▸ **What is expected**: Please copy, exactly as they appear below, the lines from the one containing "69. Mrs. M." through the one containing "71. Mr. H.M.".

Saved data entries
=== Section Start ===
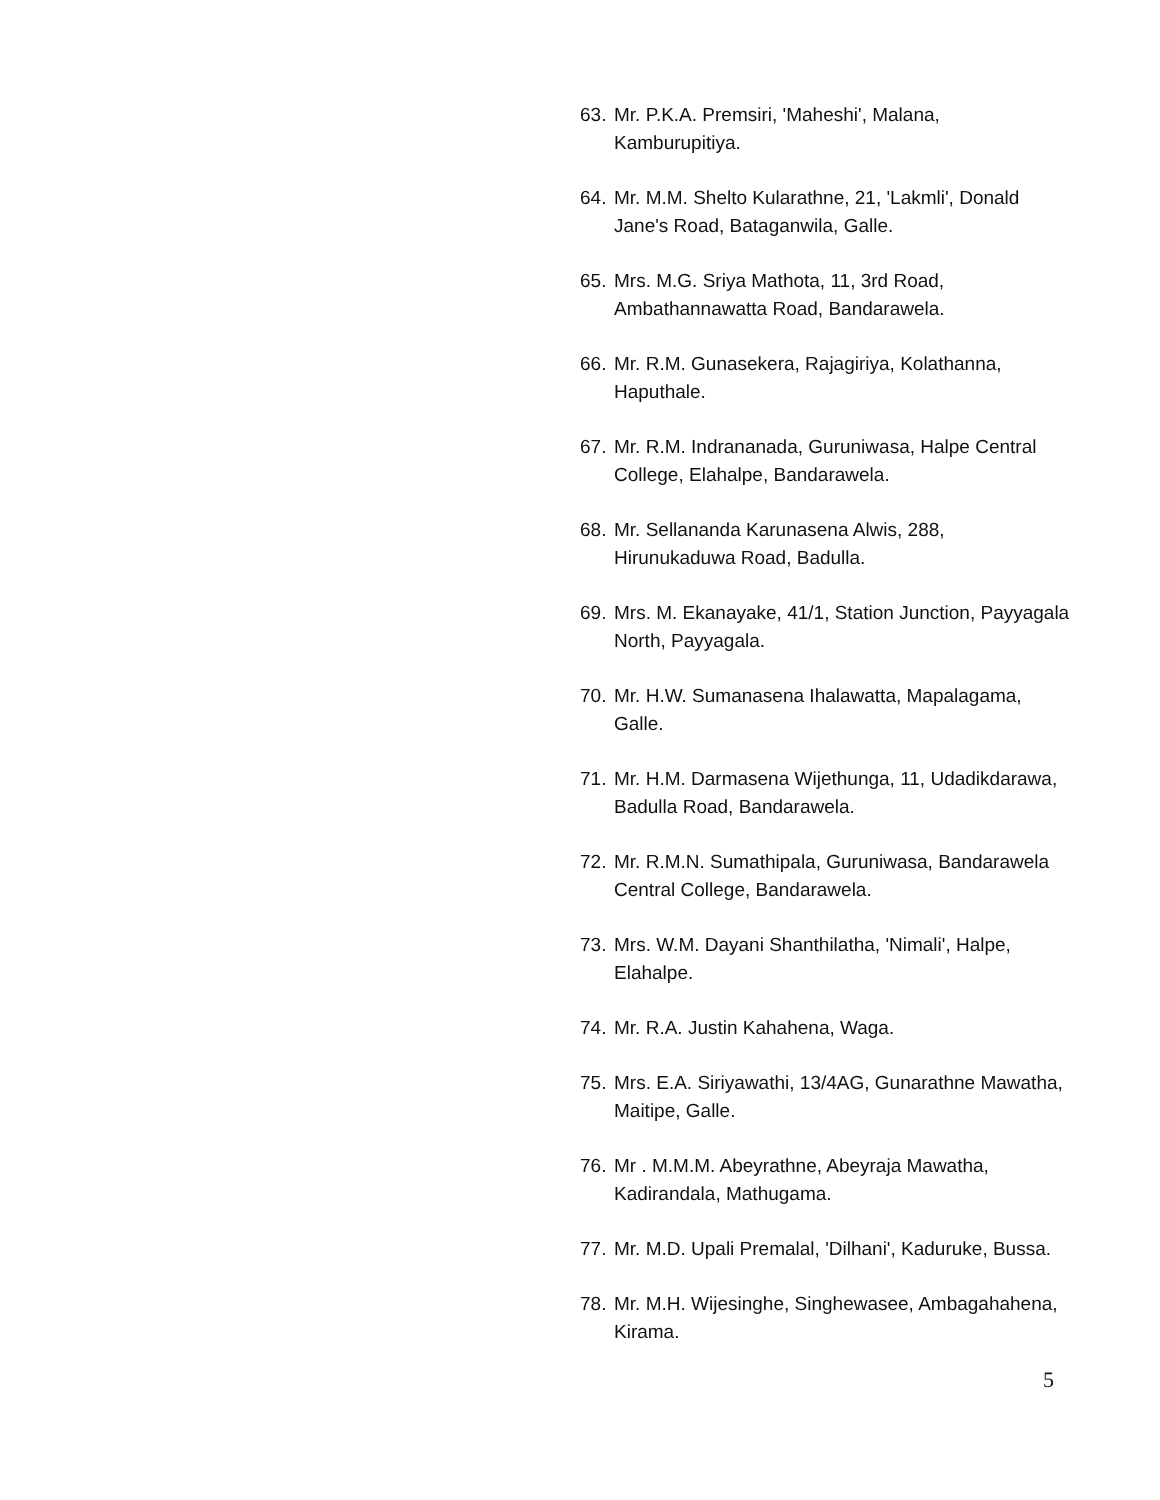63. Mr. P.K.A. Premsiri, 'Maheshi', Malana, Kamburupitiya.
64. Mr. M.M. Shelto Kularathne, 21, 'Lakmli', Donald Jane's Road, Bataganwila, Galle.
65. Mrs. M.G. Sriya Mathota, 11, 3rd Road, Ambathannawatta Road, Bandarawela.
66. Mr. R.M. Gunasekera, Rajagiriya, Kolathanna, Haputhale.
67. Mr. R.M. Indrananada, Guruniwasa, Halpe Central College, Elahalpe, Bandarawela.
68. Mr. Sellananda Karunasena Alwis, 288, Hirunukaduwa Road, Badulla.
69. Mrs. M. Ekanayake, 41/1, Station Junction, Payyagala North, Payyagala.
70. Mr. H.W. Sumanasena Ihalawatta, Mapalagama, Galle.
71. Mr. H.M. Darmasena Wijethunga, 11, Udadikdarawa, Badulla Road, Bandarawela.
72. Mr. R.M.N. Sumathipala, Guruniwasa, Bandarawela Central College, Bandarawela.
73. Mrs. W.M. Dayani Shanthilatha, 'Nimali', Halpe, Elahalpe.
74. Mr. R.A. Justin Kahahena, Waga.
75. Mrs. E.A. Siriyawathi, 13/4AG, Gunarathne Mawatha, Maitipe, Galle.
76. Mr . M.M.M. Abeyrathne, Abeyraja Mawatha, Kadirandala, Mathugama.
77. Mr. M.D. Upali Premalal, 'Dilhani', Kaduruke, Bussa.
78. Mr. M.H. Wijesinghe, Singhewasee, Ambagahahena, Kirama.
5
=== Section End ===
▸ **Response to this task**:
69. Mrs. M. Ekanayake, 41/1, Station Junction, Payyagala North, Payyagala.
70. Mr. H.W. Sumanasena Ihalawatta, Mapalagama, Galle.
71. Mr. H.M. Darmasena Wijethunga, 11, Udadikdarawa, Badulla Road, Bandarawela.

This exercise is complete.